* Supplied passage:

* * *

Applicant Tracking Systems are services that graduate employers and even some recruitment sites use to manage job applications and the different stages of an interview process.

For me and most graduates, Applicant Tracking Systems are Weapons of Mass Rejections.

According to job search services provider, Preptel, Applicant Tracking Systems are used by enterprises to manage their job openings. The initial screenings kill 75% of candidates’ chances of landing an interview as soon as they submit their resumes.

A further overview of how Applicant Tracking Systems work can be found in this excellent article on CIO.com 

Jon Ciampi, CEO of Preptel explains how Applicant Tracking Systems rank a resume’s relevance

Many job seekers and career experts think applicant tracking systems rely on keywords to determine the fit between a candidate’s resume and a specific job. They do their best to identify keywords in a job description that may be important to an employer or applicant tracking system, then they stuff these keywords in their resumes.

In fact, what matters most to applicant tracking systems is the uniqueness or “rarity” of the keyword or the keyword phrase, says Ciampi. That is, the keywords and phrases must be specific to a particular job ad. Applicant tracking systems, which “see” all job ads a company has ever published, determine which keywords and phrases in a specific job ad are unique to that job ad, says Ciampi.

The systems then develop a ranking based on how closely a job seeker’s resume matches each keyword and phrase and how many of the keyword phrases the job seeker’s resume has, he adds.

 

What are Applicant Tracking Systems

The figure below shows a typical process in an Applicant Tracking System. I have tried my best, but haven’t found a proper process diagram of an open Applicant Tracking System. But from my research and reading material, Applicant Tracking Systems can be generalised in the simple working process explained below.

A – Candidates submit a resume or a job application to a generic email address or a web portal (e.g. taleo). Some employers have their own graduate job application user interface, but the back-end of the system is generally similar. All the applications or resumes go into the Applicant Tracking Systems of that enterprise. All resumes/applications represent data being stored onto the company’s database. Resumes/Applications are represented by multiple colours signifying different style, information, etc.

B – The database stores the data, in this case the resumes and graduate job applications of candidates applying. Generally at this stage, the application is not looked at by anybody from the HR or recruitment team. All the resumes or job applications are held as ‘data’ and all appear similar to the system. No individualism.

C – The HR or recruitment team either manually modifies the keywords that it wants the software to scan the resumes or applications for, or it can also form a search text with multiple keywords and multiple levels with different rating factors (optional). Some Applicant Tracking Systems can also rank each resume against the others and rank them according to the specific job description. Your resume or application is scored/ranked.

* * *

* Information provided:

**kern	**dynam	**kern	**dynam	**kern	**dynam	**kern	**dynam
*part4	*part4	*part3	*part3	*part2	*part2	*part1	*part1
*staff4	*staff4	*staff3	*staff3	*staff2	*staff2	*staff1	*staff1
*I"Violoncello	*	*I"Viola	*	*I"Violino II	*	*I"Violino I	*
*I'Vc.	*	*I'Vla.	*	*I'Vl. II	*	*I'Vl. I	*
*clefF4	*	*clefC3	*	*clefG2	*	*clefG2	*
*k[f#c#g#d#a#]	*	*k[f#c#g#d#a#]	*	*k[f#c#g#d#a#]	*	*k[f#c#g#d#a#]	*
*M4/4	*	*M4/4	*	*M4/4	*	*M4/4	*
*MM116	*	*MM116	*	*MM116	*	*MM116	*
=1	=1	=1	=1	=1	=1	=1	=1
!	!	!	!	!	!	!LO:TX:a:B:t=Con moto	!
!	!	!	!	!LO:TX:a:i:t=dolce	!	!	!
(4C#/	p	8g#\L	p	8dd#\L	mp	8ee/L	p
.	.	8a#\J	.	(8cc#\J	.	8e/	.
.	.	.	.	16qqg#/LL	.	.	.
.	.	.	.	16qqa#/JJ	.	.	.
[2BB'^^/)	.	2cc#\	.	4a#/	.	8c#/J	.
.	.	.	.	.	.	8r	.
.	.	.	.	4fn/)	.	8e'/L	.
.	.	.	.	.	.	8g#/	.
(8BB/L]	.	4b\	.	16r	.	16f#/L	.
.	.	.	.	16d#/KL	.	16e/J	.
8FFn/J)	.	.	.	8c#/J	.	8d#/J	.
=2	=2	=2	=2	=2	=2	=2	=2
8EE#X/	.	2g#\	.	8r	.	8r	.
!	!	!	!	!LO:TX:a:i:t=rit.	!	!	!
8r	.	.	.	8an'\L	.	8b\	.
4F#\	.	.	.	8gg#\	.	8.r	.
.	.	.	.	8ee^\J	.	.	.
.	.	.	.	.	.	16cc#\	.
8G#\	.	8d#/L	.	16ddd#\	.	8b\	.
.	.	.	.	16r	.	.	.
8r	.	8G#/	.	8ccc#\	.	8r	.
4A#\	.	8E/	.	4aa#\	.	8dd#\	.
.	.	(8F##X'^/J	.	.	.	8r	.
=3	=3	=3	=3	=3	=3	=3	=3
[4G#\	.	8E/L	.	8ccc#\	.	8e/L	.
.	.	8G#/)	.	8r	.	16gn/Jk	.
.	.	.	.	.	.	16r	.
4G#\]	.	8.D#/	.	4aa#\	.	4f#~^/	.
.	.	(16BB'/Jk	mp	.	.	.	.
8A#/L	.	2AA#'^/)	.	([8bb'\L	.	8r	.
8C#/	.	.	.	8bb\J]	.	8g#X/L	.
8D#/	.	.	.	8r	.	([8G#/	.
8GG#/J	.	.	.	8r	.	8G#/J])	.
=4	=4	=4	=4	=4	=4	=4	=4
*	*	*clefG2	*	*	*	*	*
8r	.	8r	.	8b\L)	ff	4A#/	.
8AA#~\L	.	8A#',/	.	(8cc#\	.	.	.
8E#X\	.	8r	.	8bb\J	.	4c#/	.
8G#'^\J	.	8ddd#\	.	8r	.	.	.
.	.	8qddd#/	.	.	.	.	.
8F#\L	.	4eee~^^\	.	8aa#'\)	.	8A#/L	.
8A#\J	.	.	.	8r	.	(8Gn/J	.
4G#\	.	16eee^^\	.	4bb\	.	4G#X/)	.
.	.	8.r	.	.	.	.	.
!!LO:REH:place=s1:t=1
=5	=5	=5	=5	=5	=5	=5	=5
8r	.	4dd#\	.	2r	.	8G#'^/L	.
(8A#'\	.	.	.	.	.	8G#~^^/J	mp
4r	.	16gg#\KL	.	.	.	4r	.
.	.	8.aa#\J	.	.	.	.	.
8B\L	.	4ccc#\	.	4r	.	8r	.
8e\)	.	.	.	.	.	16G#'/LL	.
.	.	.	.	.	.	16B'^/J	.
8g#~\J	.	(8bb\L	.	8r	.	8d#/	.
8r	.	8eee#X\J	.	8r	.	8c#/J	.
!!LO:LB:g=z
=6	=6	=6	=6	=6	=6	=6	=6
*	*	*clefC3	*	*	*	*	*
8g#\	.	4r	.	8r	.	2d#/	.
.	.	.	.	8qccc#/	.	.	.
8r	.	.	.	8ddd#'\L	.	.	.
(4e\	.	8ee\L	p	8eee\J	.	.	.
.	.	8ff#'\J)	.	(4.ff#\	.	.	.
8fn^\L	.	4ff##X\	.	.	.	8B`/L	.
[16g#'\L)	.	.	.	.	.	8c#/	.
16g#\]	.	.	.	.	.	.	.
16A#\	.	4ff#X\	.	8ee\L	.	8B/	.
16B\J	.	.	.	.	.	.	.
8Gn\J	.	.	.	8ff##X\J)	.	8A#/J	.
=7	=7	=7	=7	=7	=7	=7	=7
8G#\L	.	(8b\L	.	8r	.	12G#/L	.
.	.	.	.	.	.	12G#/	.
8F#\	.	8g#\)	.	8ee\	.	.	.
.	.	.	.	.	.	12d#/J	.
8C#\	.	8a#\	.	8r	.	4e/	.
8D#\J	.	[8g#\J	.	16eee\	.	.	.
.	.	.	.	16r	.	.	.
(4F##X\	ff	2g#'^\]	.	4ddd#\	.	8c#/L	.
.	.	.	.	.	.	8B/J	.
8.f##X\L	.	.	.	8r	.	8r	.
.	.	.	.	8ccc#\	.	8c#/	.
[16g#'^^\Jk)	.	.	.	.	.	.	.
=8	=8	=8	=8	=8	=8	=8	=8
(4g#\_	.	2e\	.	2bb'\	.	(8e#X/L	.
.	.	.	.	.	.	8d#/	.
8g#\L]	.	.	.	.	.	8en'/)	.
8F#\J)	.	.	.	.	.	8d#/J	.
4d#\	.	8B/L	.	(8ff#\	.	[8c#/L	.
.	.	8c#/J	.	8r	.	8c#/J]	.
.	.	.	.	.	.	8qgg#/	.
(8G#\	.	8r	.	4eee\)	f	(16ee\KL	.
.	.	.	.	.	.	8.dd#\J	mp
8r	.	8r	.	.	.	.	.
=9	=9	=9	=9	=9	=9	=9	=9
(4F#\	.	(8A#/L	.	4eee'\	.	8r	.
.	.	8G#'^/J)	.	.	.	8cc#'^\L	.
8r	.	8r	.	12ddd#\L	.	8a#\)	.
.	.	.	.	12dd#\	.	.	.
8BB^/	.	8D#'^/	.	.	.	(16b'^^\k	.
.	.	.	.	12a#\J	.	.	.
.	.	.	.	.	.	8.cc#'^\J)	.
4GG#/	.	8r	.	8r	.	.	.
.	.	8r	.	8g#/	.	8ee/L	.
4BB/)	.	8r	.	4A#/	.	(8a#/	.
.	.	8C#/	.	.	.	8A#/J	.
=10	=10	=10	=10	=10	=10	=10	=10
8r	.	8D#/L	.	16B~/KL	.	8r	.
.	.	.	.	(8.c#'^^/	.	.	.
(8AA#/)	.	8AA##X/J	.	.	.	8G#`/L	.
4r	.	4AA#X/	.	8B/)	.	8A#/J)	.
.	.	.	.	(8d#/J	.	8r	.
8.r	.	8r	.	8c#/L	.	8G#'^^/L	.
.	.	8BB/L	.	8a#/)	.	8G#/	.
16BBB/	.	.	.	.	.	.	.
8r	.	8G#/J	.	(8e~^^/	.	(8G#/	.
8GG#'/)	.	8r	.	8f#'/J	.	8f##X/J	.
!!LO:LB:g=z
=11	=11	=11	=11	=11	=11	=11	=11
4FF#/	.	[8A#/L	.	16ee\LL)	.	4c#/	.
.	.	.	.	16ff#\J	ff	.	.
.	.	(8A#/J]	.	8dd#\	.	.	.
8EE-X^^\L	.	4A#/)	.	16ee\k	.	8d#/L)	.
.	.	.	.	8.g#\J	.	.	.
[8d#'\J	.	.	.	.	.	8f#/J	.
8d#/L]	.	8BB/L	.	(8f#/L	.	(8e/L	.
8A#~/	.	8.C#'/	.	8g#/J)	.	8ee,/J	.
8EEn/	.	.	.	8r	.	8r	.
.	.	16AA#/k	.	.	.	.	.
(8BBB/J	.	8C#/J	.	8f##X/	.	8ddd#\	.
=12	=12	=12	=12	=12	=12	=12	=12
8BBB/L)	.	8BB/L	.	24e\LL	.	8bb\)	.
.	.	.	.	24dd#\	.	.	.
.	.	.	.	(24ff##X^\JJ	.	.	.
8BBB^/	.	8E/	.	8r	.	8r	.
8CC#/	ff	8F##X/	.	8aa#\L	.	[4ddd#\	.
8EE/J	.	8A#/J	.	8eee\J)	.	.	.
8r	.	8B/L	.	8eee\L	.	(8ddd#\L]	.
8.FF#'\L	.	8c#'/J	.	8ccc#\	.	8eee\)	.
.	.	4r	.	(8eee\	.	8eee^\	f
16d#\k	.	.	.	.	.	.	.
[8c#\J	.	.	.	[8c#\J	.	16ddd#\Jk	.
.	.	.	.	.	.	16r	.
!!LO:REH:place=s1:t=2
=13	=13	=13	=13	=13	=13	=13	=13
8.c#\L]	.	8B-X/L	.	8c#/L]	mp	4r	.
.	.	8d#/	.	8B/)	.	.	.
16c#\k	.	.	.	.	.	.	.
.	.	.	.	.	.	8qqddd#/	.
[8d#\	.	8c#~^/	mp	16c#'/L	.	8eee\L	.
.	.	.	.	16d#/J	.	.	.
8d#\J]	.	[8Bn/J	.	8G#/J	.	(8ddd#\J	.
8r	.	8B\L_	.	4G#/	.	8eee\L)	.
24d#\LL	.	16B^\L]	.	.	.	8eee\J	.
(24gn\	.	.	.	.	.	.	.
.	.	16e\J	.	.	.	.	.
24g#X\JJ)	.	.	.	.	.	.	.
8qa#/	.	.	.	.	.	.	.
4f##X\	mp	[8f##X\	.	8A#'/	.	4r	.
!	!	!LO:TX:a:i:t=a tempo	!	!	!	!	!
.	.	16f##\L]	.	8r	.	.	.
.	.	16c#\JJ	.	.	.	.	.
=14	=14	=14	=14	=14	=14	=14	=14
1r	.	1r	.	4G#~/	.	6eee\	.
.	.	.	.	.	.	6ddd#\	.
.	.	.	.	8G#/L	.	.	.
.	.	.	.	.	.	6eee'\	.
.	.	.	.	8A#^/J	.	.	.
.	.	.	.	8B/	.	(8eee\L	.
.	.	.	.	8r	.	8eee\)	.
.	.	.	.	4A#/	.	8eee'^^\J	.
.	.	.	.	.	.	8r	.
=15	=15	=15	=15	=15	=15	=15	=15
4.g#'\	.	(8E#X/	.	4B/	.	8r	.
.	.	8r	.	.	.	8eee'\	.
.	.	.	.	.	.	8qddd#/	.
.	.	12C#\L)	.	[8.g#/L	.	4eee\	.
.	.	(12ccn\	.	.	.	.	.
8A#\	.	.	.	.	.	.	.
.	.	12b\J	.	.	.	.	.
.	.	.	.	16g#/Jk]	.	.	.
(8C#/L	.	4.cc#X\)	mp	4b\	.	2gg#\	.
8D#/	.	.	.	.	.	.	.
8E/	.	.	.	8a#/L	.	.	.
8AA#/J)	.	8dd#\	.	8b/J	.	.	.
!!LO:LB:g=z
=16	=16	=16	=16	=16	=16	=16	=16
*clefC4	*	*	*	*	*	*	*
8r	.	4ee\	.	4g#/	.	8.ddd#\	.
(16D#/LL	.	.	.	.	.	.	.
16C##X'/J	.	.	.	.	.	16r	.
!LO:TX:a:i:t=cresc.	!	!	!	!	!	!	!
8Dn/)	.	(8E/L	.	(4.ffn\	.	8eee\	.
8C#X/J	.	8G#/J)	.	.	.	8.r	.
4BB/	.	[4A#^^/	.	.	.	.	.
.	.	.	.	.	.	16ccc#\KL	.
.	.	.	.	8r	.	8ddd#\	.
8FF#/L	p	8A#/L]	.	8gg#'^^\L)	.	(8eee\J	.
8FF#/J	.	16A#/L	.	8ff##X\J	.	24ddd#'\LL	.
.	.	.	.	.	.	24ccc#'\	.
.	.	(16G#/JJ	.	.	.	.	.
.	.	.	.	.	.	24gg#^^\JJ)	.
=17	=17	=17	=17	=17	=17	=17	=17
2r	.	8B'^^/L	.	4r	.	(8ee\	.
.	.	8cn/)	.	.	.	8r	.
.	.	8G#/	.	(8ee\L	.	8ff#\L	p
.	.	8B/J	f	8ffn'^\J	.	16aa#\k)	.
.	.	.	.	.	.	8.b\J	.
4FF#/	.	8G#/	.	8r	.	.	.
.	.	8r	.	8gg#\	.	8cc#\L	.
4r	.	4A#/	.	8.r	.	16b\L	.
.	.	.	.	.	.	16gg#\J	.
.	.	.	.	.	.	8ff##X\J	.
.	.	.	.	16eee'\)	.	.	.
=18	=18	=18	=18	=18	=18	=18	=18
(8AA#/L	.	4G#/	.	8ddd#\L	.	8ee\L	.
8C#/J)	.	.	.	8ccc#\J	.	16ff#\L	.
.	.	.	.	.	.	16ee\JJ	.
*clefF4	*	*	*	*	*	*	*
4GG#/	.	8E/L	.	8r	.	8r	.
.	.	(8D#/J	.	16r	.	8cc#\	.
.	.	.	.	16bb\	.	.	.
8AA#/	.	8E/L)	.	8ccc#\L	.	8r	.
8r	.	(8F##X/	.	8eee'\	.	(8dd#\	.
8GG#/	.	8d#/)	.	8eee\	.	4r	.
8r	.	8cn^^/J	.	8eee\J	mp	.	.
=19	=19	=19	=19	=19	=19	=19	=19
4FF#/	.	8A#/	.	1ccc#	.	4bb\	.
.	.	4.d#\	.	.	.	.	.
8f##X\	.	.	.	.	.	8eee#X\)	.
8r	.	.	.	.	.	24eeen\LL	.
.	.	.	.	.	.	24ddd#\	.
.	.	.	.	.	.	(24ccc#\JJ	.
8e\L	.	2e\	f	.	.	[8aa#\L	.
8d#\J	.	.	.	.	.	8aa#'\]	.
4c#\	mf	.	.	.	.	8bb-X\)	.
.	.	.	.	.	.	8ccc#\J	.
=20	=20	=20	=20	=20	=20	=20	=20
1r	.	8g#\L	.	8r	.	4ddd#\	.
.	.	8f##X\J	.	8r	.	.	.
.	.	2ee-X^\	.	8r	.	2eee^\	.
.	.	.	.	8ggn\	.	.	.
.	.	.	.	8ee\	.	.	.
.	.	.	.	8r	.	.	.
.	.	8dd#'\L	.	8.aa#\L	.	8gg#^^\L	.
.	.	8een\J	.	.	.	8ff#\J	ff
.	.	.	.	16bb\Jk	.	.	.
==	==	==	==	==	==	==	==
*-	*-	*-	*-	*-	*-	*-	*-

* * *

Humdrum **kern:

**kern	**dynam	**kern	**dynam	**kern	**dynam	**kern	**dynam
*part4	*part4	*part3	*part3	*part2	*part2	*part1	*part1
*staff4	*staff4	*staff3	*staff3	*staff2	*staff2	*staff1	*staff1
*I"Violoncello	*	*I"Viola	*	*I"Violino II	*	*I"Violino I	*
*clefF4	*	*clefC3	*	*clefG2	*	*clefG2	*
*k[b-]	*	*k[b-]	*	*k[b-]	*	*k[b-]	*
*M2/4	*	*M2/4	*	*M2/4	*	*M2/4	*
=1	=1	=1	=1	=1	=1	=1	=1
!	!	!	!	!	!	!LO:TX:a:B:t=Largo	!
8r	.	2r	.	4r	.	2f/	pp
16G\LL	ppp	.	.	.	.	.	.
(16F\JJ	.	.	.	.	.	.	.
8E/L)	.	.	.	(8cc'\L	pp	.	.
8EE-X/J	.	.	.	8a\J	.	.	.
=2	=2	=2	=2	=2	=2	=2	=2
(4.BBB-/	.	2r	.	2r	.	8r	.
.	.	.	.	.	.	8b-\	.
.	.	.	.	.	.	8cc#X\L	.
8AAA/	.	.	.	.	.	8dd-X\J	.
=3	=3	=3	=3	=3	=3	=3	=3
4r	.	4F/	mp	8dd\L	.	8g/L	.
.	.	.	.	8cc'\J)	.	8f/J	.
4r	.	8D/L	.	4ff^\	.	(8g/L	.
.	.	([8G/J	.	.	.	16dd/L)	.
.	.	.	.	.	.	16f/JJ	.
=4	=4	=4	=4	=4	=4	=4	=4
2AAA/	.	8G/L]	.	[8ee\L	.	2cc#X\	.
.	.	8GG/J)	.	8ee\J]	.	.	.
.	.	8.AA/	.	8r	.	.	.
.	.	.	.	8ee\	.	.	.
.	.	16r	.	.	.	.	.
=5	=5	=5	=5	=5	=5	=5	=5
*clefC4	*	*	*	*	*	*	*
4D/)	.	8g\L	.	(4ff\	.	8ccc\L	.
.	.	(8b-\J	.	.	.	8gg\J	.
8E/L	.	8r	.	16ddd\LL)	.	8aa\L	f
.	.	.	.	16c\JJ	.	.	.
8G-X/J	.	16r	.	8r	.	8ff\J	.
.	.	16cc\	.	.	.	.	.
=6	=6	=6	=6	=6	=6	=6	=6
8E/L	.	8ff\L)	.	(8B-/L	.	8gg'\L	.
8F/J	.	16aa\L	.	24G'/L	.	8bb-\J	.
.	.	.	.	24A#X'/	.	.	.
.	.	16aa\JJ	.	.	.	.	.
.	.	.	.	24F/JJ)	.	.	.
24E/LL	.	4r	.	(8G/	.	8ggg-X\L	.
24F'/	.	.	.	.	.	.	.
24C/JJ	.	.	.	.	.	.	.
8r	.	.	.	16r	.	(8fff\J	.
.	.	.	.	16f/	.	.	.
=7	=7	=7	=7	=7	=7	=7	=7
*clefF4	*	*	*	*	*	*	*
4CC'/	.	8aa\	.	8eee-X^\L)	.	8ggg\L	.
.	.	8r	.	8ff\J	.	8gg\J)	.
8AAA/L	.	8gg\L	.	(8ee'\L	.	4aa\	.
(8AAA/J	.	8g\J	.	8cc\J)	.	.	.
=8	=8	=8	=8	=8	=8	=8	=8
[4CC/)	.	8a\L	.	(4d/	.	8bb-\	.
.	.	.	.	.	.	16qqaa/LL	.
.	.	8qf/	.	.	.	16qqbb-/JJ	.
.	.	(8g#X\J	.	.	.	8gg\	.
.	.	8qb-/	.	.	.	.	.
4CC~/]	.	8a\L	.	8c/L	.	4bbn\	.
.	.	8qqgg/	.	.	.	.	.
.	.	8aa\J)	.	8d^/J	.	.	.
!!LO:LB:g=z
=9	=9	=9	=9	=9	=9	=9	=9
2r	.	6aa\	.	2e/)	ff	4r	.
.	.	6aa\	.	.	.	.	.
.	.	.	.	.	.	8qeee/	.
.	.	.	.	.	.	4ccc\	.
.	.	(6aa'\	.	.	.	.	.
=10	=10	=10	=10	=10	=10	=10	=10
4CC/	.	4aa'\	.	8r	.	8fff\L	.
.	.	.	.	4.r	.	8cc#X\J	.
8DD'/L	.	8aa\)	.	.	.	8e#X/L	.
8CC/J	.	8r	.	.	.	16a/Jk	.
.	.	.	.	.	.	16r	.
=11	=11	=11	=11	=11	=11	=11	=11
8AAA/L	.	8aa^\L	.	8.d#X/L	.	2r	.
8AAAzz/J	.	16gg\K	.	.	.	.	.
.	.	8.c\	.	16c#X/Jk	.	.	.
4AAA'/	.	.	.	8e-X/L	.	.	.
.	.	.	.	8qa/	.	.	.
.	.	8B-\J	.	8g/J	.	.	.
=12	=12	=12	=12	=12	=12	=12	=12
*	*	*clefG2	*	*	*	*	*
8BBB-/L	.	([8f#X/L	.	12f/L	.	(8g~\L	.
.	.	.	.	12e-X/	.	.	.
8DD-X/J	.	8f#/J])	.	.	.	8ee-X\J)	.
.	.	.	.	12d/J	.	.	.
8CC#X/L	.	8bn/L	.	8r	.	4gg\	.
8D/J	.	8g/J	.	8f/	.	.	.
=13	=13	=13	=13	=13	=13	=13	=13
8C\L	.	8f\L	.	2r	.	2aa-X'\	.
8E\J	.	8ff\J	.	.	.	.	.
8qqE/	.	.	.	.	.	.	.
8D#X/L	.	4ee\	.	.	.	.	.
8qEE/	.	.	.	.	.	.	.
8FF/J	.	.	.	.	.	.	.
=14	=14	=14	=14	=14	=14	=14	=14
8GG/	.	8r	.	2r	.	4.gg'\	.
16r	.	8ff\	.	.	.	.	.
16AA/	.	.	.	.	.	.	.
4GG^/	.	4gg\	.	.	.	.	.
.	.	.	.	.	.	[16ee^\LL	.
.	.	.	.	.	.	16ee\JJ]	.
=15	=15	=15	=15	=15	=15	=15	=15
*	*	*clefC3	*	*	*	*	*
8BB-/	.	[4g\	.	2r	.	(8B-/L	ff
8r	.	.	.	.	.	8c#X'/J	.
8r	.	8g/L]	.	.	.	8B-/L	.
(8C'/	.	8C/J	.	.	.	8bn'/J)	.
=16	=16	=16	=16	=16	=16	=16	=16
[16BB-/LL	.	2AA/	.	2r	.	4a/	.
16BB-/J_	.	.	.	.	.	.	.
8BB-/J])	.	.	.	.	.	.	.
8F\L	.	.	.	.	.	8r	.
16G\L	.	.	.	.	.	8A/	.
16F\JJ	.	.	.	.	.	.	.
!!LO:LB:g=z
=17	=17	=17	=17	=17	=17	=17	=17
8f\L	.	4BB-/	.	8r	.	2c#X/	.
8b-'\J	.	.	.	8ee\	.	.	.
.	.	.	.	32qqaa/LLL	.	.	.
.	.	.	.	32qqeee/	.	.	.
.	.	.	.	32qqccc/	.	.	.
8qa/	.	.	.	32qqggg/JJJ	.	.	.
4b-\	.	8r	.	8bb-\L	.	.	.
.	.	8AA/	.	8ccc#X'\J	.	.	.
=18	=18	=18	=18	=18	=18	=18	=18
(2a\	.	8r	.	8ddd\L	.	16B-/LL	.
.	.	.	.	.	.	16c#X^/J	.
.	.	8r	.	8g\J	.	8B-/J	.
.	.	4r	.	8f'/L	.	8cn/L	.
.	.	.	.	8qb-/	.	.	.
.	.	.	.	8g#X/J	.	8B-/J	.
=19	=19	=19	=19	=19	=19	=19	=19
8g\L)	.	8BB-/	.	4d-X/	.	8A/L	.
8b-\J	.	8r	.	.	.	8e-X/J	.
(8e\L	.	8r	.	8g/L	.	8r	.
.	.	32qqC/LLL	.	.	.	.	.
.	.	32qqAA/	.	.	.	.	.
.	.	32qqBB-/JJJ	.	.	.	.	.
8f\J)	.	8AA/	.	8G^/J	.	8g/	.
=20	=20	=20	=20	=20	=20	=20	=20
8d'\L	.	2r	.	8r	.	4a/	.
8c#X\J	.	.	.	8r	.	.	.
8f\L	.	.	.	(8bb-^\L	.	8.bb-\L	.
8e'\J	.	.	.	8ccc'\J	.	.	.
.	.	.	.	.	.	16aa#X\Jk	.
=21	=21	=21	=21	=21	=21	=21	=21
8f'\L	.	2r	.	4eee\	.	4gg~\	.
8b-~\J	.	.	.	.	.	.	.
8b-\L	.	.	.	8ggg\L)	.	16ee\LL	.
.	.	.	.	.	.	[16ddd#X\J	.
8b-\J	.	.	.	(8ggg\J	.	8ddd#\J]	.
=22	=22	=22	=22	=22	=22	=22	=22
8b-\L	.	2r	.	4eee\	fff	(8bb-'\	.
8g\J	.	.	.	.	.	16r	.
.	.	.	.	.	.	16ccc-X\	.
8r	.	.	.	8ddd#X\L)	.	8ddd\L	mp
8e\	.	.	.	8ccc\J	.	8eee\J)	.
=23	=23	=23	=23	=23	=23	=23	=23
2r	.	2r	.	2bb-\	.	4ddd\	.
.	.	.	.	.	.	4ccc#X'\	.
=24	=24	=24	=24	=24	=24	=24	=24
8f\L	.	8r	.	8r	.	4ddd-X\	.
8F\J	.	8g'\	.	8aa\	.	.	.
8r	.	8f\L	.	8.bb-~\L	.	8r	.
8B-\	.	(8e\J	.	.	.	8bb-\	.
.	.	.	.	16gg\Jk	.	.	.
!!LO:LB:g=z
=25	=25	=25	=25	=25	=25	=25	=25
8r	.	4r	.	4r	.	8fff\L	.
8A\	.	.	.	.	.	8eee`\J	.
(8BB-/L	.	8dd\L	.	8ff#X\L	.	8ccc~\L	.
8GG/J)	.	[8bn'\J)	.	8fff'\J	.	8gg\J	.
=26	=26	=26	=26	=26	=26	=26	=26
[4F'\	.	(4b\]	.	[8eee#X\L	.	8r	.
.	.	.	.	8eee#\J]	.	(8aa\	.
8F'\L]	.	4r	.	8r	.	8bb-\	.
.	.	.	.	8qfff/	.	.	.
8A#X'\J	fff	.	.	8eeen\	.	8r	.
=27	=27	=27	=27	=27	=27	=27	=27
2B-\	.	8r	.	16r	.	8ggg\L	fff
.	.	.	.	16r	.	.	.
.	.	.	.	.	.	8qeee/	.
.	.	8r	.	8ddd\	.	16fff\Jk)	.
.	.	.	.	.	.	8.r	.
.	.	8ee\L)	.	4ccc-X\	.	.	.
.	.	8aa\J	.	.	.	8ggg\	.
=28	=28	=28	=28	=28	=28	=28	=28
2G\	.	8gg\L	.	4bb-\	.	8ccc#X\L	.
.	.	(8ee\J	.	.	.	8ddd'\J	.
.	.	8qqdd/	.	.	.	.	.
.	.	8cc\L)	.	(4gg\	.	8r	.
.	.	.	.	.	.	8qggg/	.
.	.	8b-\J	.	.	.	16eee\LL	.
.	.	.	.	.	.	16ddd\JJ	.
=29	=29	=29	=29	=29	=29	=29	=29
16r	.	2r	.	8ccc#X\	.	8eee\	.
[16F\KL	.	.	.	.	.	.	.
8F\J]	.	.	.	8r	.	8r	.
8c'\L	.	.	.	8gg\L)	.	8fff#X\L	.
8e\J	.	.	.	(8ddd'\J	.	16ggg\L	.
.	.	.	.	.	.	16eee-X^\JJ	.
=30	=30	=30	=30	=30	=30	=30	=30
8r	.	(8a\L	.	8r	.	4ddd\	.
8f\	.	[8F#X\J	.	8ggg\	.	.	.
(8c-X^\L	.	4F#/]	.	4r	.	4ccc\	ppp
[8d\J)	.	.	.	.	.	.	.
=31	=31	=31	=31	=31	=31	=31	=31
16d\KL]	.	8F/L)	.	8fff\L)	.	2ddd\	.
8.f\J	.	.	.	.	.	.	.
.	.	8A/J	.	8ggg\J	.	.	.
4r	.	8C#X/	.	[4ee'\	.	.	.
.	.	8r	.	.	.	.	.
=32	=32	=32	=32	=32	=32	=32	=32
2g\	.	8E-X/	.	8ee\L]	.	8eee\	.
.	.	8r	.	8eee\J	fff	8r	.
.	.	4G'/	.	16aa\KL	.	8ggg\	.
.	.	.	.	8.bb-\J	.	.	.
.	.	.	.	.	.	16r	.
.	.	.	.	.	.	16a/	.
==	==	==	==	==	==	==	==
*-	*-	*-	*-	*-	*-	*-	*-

* * *

* Task instructions:
**a)** Which lettered stages does the piece on Applicant Tracking Systems describe, and what happens at each one?
**b)** Could you carry on the piece on Applicant Tracking Systems from its final sentence?

* Written responses:
**a)**
A: Candidates submit a resume or job application to a generic email address or a web portal. Everything goes into the enterprise's Applicant Tracking System and is stored as data in the company's database.
B: The database holds the resumes and applications. Usually nobody from the HR or recruitment team looks at them yet, and the system treats them all as similar data.
C: The HR or recruitment team either sets the keywords for the software to scan for or builds a search text with multiple keywords, levels and optional rating factors. Some systems also rank each resume against the others for the specific job description, so every resume or application is scored or ranked.

**b)**
D – If it is in the top, or has a good score, then your resume will be forwarded to next stage (green resume); else it is rejected (red).

E – Once your resume or job application is ready to be viewed by the recruiter or the HR personnel, the Applicant Tracking Systems allow for modified viewing of the information. It rarely appears as you submit it. The information in the Applicant Tracking Systems is sorted to show only the ‘important’ to the recruiter information. This could be experience, education or competency answers first, depending on the recruiter’s choice. This time, the recruiter chooses to read your application completely based on how the Applicant Tracking Systems have modified or parsed the information. Some claim that if you put your dates of work before the employer’s name in the experience section, then your experience is discounted by the Applicant Tracking Systems as it’s expecting text/employer name rather than numbers or months in there!

F – Finally, if the recruiter is happy with the information in the Applicant Tracking Systems, then your resume or application is forwarded onto the later stages of the recruitment process.

application tracking systems

Figure: Applicant Tracking System Schematic

Applicant Tracking Systems

This is a very crude way of presenting Applicant Tracking Systems – accepted. But it’s the simplest way I could use, to explain to you graduates and students how Applicant Tracking Systems works. That is why I stress on the process of ‘Graduate Application Optimisation’. When I review some competency answers or resume for graduates, I concentrate on keywords and how they phrase them rather than tables or colours or layout. Keep it simple and almost straight black and white.

I hope this article on Applicant Tracking Systems helps you understand what is going to happen to your resume or graduate job application when you send it to one of these recruiters’ or employers’ websites.

Note: This system is not fool proof. I’ve had fun with the system and you won’t believe how easy it is to crack the system, simply by writing what it wants to see. Why am I telling you this? Because nobody else will. But at Career Geek, we are honest graduates wanting to help.

Goodluck.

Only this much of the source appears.